Photo via What Pushes My Buttons. No really, this isn’t staged.
|In the vein of Public Service Announcements, it’s time for me to put my identity as an Award-Winning and Award-Seeking (ahem, did you vote for me today? Yesterday? Howzabout right now? Click here.) blogger to good use. When I began Pistols and Popcorn, my brother zoomed this text to me:|
I’m thinking he was giving me the snark. Shocking, I know, as he’s usually quite serious. But truthfully, there are many moms who are reading this. Also, there are many dads. Dads – this is written for you though you’re going to have to find your own way to communicate this information to your baby mama. It could be tricky. Moms: this is for all of you. Even the ones who think maybe it doesn’t apply.
Crack is whack.
More specifically, when I’m on the playground and you’re bending over, crouching down, sitting criss-cross-applesauce or any variation on these here themes, when you are not standing vertically, more often than not mothers, you are exposed. I don’t think you mean for it to happen. But it happens oh so very much.
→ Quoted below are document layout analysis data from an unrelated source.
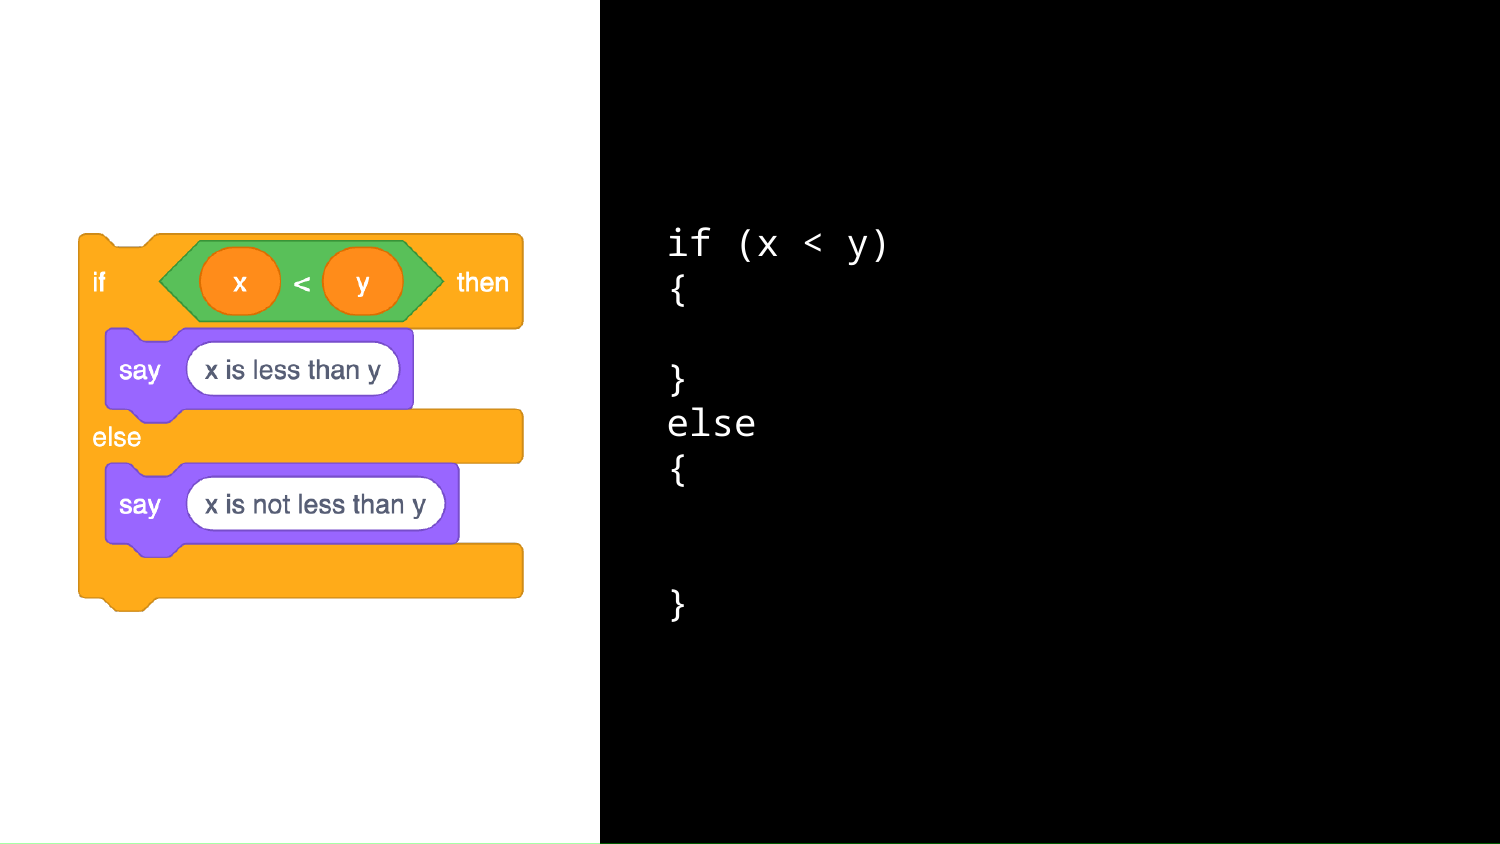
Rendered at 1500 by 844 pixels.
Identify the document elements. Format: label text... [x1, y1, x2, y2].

text_box [0, 0, 600, 844]
picture [74, 231, 526, 612]
text_box if (x < y) { printf("x is less than y\n"); } else { printf("x is not less than y\n"); } [651, 227, 1449, 617]
text_box [600, 0, 1500, 844]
In these times of a crashing economy (totally unrelated) and low-rise jeans (totally relevant) how does one escape showing their thong-th-thong-thong-thong to the entire Kindergarten? (Did anyone catch that “Thong Song” reference? If so, congratulations, you and I would totally have hung out in High School.) I’ve come up with a few ideas of my own, but I don’t think they’re the be-all end-all. My go-to answer is the long tanktop under t-shirts plan. The tank tucks into the pants and usually will not reveal the fact that I’m wearing Granny Panties. Um. I mean Agent Provocateur’s latest $200.00 pair of Luxury Knickers. Also, can’t you just do a quick touch test when sitting down? If skin plus even a mildly gaping waistband is combined, most likely any passer by is going to get an eyeful of the good stuff. That’s right the really really good stuff. Stop yer snickering.
I’m just saying. We’re not 17-years-old anymore and it isn’t that cute to have your bum hanging out (a surprisingly high number of mothers appear to be going sans undies – comfort first? Laundry day is every day? What’s up?) It’s particularly not that cute when Roan is around wide-eyed and giggly that he can see a bum. Really, that is the penultimate titillation for a child. The ultimate? Accidental farts, of course. But I digress.
Am I missing something? Anyone have input on his or her own technique for remaining cosseted while sitting down? Please – let’s open up this dialogue, for the children. The More You Know……(da-dun-de-dum).